> **Kutipan Terpilih**
Makna Wallahu A'lam Bishawab, Ungkapan Kerendahan Hati dalam Islam

2 months ago 21

Liputan6.com, Jakarta Dalam menyampaikan ilmu agama, adakalanya muncul berbagai pendapat yang berbeda. Karena itu, penting untuk mengakhiri penjelasan dengan kalimat wallahu a'lam bishawab, sebagai bentuk ketawadhuan dan pengakuan bahwa hanya Allah yang Mahatahu.

Ungkapan wallahu a'lam bishawab juga mencerminkan sikap hati-hati dalam berbicara soal agama. Meskipun sudah berusaha memahami dengan dalil dan ijtihad, kebenaran tetap berada dalam genggaman Allah SWT.

Dengan menambahkan kalimat wallahu a'lam bishawab, kita diingatkan untuk tidak merasa paling benar. Ini juga mengajarkan bahwa ilmu harus disampaikan dengan rendah hati dan penuh adab.

Berikut Liputan6.com merangkum dari berbagai sumber tentang arti wallahu a'lam bishawab, Selasa (15/7/2025).

Arti Wallahu A'lam Bishawab

Ungkapan "wallahu a'lam bishawab" (والله أعلم بالصواب) adalah frasa dalam bahasa Arab yang sangat akrab dalam tradisi keilmuan Islam. Kalimat ini tidak hanya menunjukkan kekhusyukan, tetapi juga menjadi bentuk nyata dari kerendahan hati dan etika dalam menyampaikan pendapat. Penggunaannya mencerminkan kesadaran seorang Muslim akan keterbatasan akal manusia di hadapan keluasan ilmu Allah SWT.

Secara harfiah, wallahu a’lam bishawab berarti "Dan Allah lebih mengetahui mana yang benar" atau "Hanya Allah yang mengetahui kebenaran yang sesungguhnya."

Ungkapan ini bukan sekadar pelengkap atau penutup ucapan, melainkan bentuk pengakuan bahwa setiap pendapat yang diutarakan—meskipun disertai dengan dalil dan usaha berpikir keras—masih berpotensi salah. Maka, frasa ini menjadi pengingat bahwa kebenaran sejati hanya berada dalam genggaman Allah.

> **Butir Tindakan 1**
Temukan setiap baris dalam daftar di bawah yang memuat kata "suas", lalu salin baris-baris tersebut.
Artikel tentang wallahu a'lam bishawab di atas dan daftar sesudahnya merupakan bahan yang terpisah.

> **Data untuk Tugas**
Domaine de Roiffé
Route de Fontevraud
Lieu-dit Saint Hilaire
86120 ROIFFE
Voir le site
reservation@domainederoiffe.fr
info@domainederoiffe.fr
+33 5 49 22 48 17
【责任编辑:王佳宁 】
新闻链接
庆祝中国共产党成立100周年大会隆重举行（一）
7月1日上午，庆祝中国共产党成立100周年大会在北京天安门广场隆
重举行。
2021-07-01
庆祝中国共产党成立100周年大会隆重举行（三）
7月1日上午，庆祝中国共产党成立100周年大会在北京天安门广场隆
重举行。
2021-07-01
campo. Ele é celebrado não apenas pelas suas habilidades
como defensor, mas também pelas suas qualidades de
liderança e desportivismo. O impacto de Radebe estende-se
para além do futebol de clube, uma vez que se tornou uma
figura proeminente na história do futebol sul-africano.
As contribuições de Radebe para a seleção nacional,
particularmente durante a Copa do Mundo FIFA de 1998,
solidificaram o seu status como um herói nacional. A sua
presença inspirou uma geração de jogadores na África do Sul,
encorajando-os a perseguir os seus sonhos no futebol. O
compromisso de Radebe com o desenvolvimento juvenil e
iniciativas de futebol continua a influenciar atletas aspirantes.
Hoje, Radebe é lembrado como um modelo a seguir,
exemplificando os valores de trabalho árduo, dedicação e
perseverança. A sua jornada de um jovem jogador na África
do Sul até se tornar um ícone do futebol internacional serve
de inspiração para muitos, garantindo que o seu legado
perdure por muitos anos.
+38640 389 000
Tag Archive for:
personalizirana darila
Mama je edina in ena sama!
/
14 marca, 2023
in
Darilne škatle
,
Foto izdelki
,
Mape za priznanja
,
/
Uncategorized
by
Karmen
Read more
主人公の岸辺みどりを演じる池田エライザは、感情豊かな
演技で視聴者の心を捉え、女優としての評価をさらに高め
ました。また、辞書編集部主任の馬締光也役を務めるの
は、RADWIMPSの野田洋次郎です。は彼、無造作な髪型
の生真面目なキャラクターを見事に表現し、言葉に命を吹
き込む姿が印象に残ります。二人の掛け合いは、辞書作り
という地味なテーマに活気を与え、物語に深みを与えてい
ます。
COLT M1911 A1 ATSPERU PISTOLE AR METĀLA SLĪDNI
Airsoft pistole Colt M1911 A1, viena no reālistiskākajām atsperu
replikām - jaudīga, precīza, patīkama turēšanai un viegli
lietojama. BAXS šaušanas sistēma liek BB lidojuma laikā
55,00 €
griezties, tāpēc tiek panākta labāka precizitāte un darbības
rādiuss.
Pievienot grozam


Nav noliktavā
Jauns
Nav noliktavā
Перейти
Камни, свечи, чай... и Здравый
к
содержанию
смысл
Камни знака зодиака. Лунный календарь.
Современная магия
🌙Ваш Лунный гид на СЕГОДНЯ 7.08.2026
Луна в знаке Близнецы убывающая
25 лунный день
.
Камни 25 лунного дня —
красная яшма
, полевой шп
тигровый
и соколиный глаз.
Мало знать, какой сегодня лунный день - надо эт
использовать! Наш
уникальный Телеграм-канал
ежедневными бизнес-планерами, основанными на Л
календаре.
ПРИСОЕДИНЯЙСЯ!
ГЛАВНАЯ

> **Butir Tindakan 2**
Tuliskan kembali kata demi kata bagian artikel tentang wallahu a'lam bishawab di atas, dari "2 months ago" sampai "bishawab, Selasa (15/7/2025).".

> **Jawaban Akhir 1**
campo. Ele é celebrado não apenas pelas suas habilidades
como defensor, mas também pelas suas qualidades de

> **Jawaban Akhir 2**
2 months ago 21

Liputan6.com, Jakarta Dalam menyampaikan ilmu agama, adakalanya muncul berbagai pendapat yang berbeda. Karena itu, penting untuk mengakhiri penjelasan dengan kalimat wallahu a'lam bishawab, sebagai bentuk ketawadhuan dan pengakuan bahwa hanya Allah yang Mahatahu.

Ungkapan wallahu a'lam bishawab juga mencerminkan sikap hati-hati dalam berbicara soal agama. Meskipun sudah berusaha memahami dengan dalil dan ijtihad, kebenaran tetap berada dalam genggaman Allah SWT.

Dengan menambahkan kalimat wallahu a'lam bishawab, kita diingatkan untuk tidak merasa paling benar. Ini juga mengajarkan bahwa ilmu harus disampaikan dengan rendah hati dan penuh adab.

Berikut Liputan6.com merangkum dari berbagai sumber tentang arti wallahu a'lam bishawab, Selasa (15/7/2025).